How to complete this task
An exact copy of the listing is what is needed; please output it in full.

Listed entries
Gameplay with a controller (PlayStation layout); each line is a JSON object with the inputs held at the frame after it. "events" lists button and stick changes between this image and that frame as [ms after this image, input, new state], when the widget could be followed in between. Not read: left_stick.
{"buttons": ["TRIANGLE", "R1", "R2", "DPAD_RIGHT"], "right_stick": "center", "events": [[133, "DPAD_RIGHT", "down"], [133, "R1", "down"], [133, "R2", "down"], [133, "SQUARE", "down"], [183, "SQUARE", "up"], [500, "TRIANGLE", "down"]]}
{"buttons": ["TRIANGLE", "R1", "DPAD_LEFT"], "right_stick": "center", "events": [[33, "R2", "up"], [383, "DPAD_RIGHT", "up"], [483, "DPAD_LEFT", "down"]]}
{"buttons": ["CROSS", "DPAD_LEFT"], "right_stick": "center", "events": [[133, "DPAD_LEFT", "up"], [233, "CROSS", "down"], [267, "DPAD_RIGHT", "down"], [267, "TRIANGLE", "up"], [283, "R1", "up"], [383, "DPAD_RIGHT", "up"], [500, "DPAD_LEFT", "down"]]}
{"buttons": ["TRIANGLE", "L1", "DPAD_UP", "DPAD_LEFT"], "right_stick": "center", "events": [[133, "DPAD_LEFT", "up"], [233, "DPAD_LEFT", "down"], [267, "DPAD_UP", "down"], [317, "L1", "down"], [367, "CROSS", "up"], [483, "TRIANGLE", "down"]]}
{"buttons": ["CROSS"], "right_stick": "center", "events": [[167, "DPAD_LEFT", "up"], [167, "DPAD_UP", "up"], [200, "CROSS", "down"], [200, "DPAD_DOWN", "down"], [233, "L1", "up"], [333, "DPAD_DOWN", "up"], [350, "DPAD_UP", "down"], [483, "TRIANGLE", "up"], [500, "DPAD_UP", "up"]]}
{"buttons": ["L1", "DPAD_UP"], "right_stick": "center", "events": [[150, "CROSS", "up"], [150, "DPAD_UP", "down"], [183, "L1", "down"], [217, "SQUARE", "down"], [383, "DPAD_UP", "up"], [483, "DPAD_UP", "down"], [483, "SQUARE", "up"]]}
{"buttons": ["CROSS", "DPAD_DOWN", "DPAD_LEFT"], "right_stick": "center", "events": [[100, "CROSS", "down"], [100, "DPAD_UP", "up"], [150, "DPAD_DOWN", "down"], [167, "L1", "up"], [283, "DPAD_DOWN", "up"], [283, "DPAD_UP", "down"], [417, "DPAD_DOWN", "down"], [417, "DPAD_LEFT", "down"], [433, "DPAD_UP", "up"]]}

Exercise solution
Gameplay with a controller (PlayStation layout); each line is a JSON object with the inputs held at the frame after it. "events" lists button and stick changes between this image and that frame as [ms after this image, input, new state], when the widget could be followed in between. Not read: left_stick.
{"buttons": ["TRIANGLE", "R1", "R2", "DPAD_RIGHT"], "right_stick": "center", "events": [[133, "DPAD_RIGHT", "down"], [133, "R1", "down"], [133, "R2", "down"], [133, "SQUARE", "down"], [183, "SQUARE", "up"], [500, "TRIANGLE", "down"]]}
{"buttons": ["TRIANGLE", "R1", "DPAD_LEFT"], "right_stick": "center", "events": [[33, "R2", "up"], [383, "DPAD_RIGHT", "up"], [483, "DPAD_LEFT", "down"]]}
{"buttons": ["CROSS", "DPAD_LEFT"], "right_stick": "center", "events": [[133, "DPAD_LEFT", "up"], [233, "CROSS", "down"], [267, "DPAD_RIGHT", "down"], [267, "TRIANGLE", "up"], [283, "R1", "up"], [383, "DPAD_RIGHT", "up"], [500, "DPAD_LEFT", "down"]]}
{"buttons": ["TRIANGLE", "L1", "DPAD_UP", "DPAD_LEFT"], "right_stick": "center", "events": [[133, "DPAD_LEFT", "up"], [233, "DPAD_LEFT", "down"], [267, "DPAD_UP", "down"], [317, "L1", "down"], [367, "CROSS", "up"], [483, "TRIANGLE", "down"]]}
{"buttons": ["CROSS"], "right_stick": "center", "events": [[167, "DPAD_LEFT", "up"], [167, "DPAD_UP", "up"], [200, "CROSS", "down"], [200, "DPAD_DOWN", "down"], [233, "L1", "up"], [333, "DPAD_DOWN", "up"], [350, "DPAD_UP", "down"], [483, "TRIANGLE", "up"], [500, "DPAD_UP", "up"]]}
{"buttons": ["L1", "DPAD_UP"], "right_stick": "center", "events": [[150, "CROSS", "up"], [150, "DPAD_UP", "down"], [183, "L1", "down"], [217, "SQUARE", "down"], [383, "DPAD_UP", "up"], [483, "DPAD_UP", "down"], [483, "SQUARE", "up"]]}
{"buttons": ["CROSS", "DPAD_DOWN", "DPAD_LEFT"], "right_stick": "center", "events": [[100, "CROSS", "down"], [100, "DPAD_UP", "up"], [150, "DPAD_DOWN", "down"], [167, "L1", "up"], [283, "DPAD_DOWN", "up"], [283, "DPAD_UP", "down"], [417, "DPAD_DOWN", "down"], [417, "DPAD_LEFT", "down"], [433, "DPAD_UP", "up"]]}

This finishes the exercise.